Poetry, chapbook, 28 pages, from Bottlecap Features.
This poetry chapbook represents a project on healing the collective, particularly from humanity’s existential angst, through the individual. I entitle it The Recognition of Movement since movement is critical for humanity’s growth and development, and ultimately its evolution—both individually and collectively. The poems comprising it focus on utilizing movement conscientiously as a force for the spirited healing of our individual and collective angst—for to become immobile is to perish.
In addition, the chapbook’s title was inspired by the essay, “Reading as Prowling, Book as Cage.” Its author, Tate Shaw, explains how we engage with books where the only movement is through language. In one part, Shaw renders a tigress’ true essence as “No single, individual cell…[rather] the recognition of movement is her essence” (128). I resonate deeply with this idea because it captures the true essence of the message I hope to convey through these poems: the ultimate sign of life is the recognition of movement. For the ultimate goal of life is movement since we must evolve to heal and live life, to keep moving and to keep growing. Poetry’s true aim, then, is to accomplish such a recognition, whether through focusing on personal narrative to reach the collective or vice versa.

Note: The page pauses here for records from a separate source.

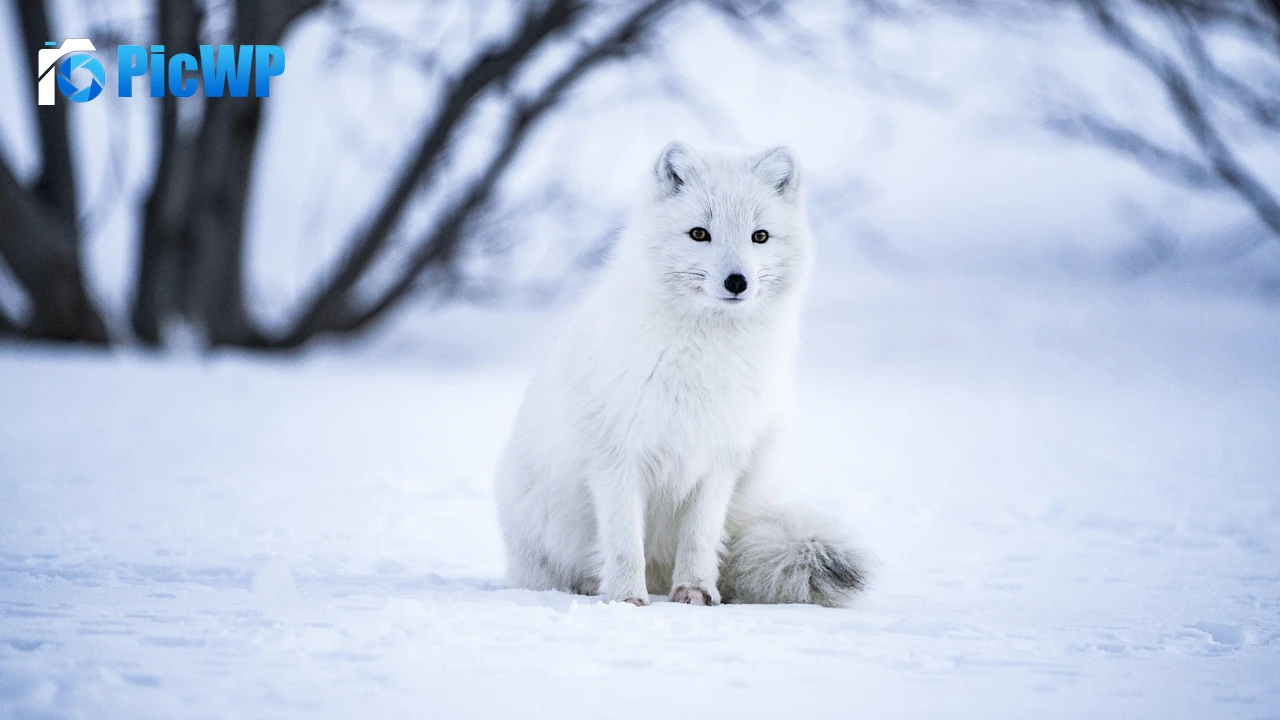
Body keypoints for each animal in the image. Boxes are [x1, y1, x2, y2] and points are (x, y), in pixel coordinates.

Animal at [494, 142, 867, 606]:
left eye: (759, 236)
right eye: (699, 234)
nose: (737, 281)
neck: (702, 355)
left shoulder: (719, 458)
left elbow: (700, 537)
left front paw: (695, 591)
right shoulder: (616, 455)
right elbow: (623, 541)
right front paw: (625, 598)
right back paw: (591, 586)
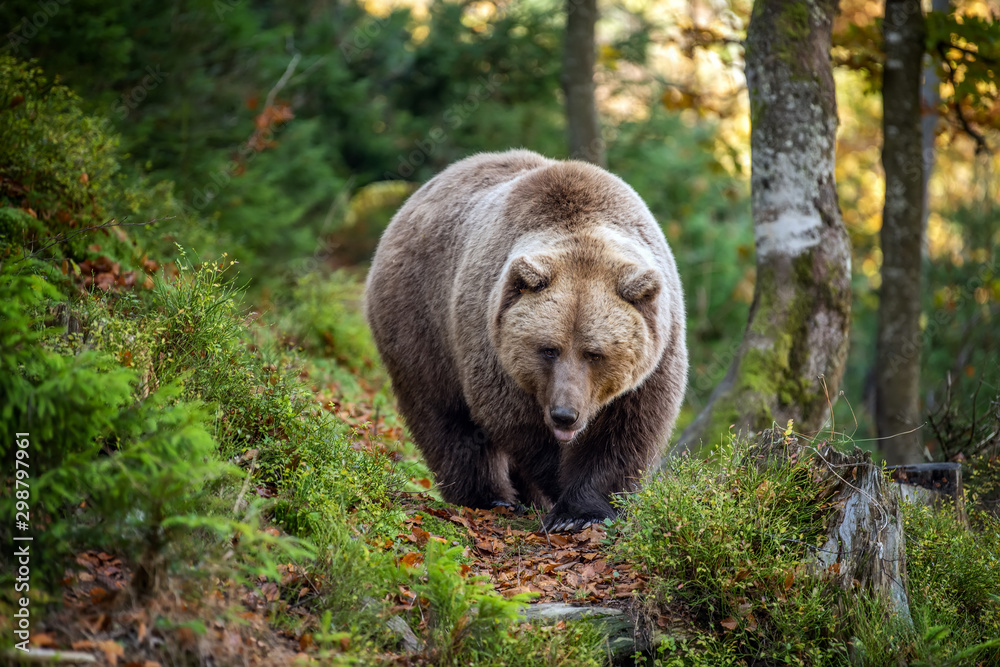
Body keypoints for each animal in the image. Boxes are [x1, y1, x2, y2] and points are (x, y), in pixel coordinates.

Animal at [365, 149, 688, 532]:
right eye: (548, 349)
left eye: (594, 354)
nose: (565, 415)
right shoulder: (492, 344)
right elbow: (518, 427)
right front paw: (558, 495)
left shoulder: (656, 356)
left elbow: (625, 432)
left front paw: (581, 512)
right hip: (421, 322)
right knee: (444, 417)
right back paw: (490, 497)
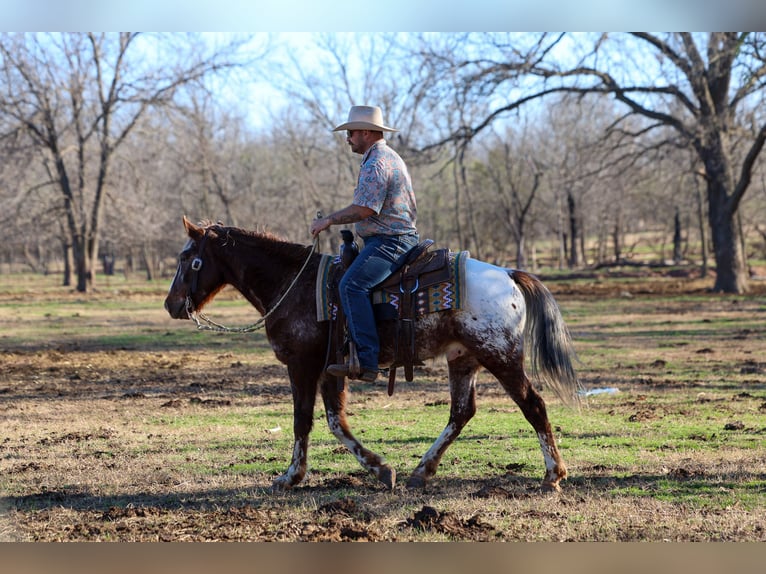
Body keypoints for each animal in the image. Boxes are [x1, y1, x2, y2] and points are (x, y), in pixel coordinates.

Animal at [164, 216, 580, 492]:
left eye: (186, 258)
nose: (171, 304)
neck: (293, 285)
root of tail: (508, 274)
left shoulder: (302, 365)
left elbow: (303, 421)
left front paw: (290, 476)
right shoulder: (330, 370)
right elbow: (336, 422)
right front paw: (381, 469)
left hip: (500, 356)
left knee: (533, 405)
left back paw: (552, 475)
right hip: (463, 358)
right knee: (461, 413)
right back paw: (422, 471)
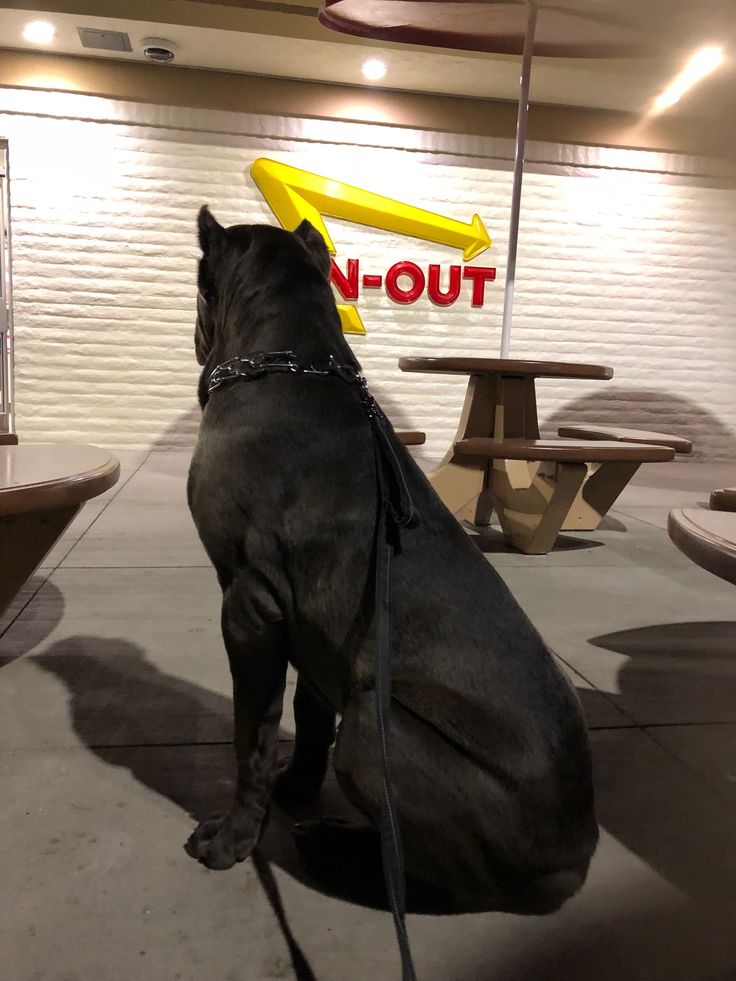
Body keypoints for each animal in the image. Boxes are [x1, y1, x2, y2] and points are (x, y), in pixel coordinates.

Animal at [185, 209, 600, 920]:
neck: (289, 359)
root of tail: (576, 866)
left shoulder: (248, 605)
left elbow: (252, 737)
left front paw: (235, 837)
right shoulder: (312, 628)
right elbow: (309, 713)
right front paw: (294, 789)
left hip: (373, 736)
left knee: (451, 886)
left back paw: (339, 853)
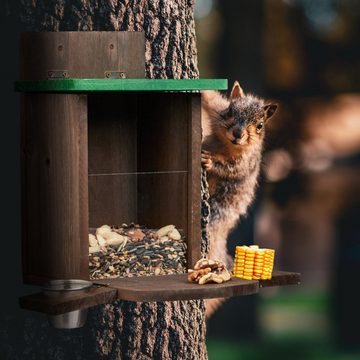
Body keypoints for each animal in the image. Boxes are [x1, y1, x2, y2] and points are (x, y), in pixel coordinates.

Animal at [201, 81, 278, 316]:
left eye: (260, 125)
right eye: (229, 112)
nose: (238, 133)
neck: (227, 145)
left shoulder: (246, 162)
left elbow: (230, 169)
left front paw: (211, 162)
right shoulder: (216, 110)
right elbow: (209, 98)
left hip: (219, 209)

Margaret Marcum lives in Texas with her cats, Angel Clare, Alice, Adam, and Mazzy. She recently graduated from the MFA program in creative writing at Florida Atlantic University. Her poems have appeared in Amethyst Review, Barzakh Magazine, Coffin Bell Journal, NonBinary Review, Scapegoat Review, The Islandia Journal, October Hill Magazine, Writing in a Woman’s Voice, and Children, Churches, and Daddies, among others.